### Aufgabenbeschreibung
Gib bitte den Abschnitt aus dem Artikel über die Nominierung von Mihály Varga wörtlich wieder, beginnend bei „Noch Ende 1988“ und endend bei „des Fidesz war.“.

Amt des Notenbankpräsidenten
Orbán nominiert den Finanzminister
„Ich habe Mihály Varga für das Amt des Notenbankpräsidenten vorgeschlagen und er hat akzeptiert“, sagte Orbán im üblichen Freitagmorgen-Interview für das öffentlich-rechtliche Radio. Der Vorschlag sei bereits im Parlament. Der Ministerpräsident würdigte seinen Finanzminister als „den Wirtschaftspolitiker und Ökonomen mit dem größten Erfahrungsschatz in Ungarn“.
Der für die Nachfolge von György Matolcsy nominierte Finanzminister schrieb in den Sozialmedien, die Bitte des Ministerpräsidenten ehre ihn. Er wolle sich der neuen Herausforderung gerne stellen, um auch in dieser Position für die Stabilität und den Aufstieg Ungarns zu streiten.
Der Technokrat vom Lande
Mihály Varga wurde 1965 in Karcag (Komitat Jász-Nagykun-Szolnok) geboren. Er studierte Binnenhandel an der Budapester Wirtschaftsuniversität (heute: Corvinus-Universität) und arbeitete in den 1990er Jahren bei verschiedenen Unternehmen bzw. gab Stunden an der Handelshochschule Szolnok.
Noch Ende 1988 schloss Varga sich dem Fidesz an, dessen Parteiorganisation im Komitat Szolnok er gründete. Seit 1990 sitzt er für die heutige Regierungspartei im Parlament. Von 1994 bis 2013 war er mit kurzer Unterbrechung als Parteivize tätig. Im Parlament führte er u. a. den Sonderausschuss der sog. Bankenkonsolidierung sowie – erneut in der Opposition – von 2002 bis 2010 den Haushaltsausschuss, während er gleichzeitig Fraktions-Vize des Fidesz war.

### Aufgeführte Datensätze
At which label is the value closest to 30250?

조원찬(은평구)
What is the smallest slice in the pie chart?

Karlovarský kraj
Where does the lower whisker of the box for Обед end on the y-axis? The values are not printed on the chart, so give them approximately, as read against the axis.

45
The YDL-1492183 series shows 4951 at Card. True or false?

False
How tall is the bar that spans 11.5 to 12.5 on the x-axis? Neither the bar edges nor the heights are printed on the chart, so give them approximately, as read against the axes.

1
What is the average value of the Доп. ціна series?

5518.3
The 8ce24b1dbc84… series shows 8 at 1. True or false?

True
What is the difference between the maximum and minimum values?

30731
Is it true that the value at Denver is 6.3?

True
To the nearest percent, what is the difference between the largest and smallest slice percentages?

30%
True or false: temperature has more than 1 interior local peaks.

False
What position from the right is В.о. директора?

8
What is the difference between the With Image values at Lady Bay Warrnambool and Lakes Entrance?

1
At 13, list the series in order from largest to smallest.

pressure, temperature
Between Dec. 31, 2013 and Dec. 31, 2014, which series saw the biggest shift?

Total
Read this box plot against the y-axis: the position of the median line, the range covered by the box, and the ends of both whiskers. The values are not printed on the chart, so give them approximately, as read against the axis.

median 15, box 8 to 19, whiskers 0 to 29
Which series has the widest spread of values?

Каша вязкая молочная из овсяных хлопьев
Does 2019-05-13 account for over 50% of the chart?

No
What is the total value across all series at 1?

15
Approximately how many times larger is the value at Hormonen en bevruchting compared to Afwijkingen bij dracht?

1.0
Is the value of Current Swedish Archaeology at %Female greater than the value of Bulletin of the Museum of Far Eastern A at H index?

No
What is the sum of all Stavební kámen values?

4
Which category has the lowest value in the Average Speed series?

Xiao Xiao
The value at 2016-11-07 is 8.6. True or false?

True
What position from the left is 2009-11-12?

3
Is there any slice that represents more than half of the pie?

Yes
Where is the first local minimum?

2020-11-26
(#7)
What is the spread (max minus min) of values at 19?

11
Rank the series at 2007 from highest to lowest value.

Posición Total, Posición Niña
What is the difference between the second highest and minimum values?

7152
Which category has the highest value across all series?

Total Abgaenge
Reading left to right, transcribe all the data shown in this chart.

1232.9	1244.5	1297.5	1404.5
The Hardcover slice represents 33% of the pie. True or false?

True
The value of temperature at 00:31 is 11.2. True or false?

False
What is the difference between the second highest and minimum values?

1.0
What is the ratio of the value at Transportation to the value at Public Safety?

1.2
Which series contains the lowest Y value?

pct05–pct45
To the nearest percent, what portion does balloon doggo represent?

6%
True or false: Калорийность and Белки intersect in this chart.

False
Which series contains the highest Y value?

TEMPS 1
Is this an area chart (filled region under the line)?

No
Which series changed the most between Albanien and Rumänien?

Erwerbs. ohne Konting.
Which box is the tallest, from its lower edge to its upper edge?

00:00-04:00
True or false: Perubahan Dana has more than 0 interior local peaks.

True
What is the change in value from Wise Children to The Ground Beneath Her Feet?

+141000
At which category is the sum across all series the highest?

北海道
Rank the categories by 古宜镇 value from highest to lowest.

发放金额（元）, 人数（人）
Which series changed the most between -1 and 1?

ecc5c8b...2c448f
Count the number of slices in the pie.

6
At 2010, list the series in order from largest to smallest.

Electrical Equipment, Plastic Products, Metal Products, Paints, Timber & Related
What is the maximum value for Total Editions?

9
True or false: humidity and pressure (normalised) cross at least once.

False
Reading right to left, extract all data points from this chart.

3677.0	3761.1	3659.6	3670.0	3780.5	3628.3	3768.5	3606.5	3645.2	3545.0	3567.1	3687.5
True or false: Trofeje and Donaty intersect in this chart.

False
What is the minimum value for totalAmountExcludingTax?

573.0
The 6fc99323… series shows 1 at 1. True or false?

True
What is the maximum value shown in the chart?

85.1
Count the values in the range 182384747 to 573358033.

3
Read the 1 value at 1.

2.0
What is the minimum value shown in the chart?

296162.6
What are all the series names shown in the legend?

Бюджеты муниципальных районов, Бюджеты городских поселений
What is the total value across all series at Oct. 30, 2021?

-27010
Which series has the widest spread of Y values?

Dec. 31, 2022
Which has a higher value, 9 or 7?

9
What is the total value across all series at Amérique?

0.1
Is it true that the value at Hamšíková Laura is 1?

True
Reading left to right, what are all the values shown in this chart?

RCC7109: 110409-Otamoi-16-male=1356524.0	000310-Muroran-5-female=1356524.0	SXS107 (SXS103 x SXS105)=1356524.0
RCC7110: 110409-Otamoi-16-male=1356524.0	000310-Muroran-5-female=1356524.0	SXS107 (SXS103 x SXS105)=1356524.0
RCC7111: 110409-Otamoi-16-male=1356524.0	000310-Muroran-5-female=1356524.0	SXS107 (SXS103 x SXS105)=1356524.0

### Die Antwort
Noch Ende 1988 schloss Varga sich dem Fidesz an, dessen Parteiorganisation im Komitat Szolnok er gründete. Seit 1990 sitzt er für die heutige Regierungspartei im Parlament. Von 1994 bis 2013 war er mit kurzer Unterbrechung als Parteivize tätig. Im Parlament führte er u. a. den Sonderausschuss der sog. Bankenkonsolidierung sowie – erneut in der Opposition – von 2002 bis 2010 den Haushaltsausschuss, während er gleichzeitig Fraktions-Vize des Fidesz war.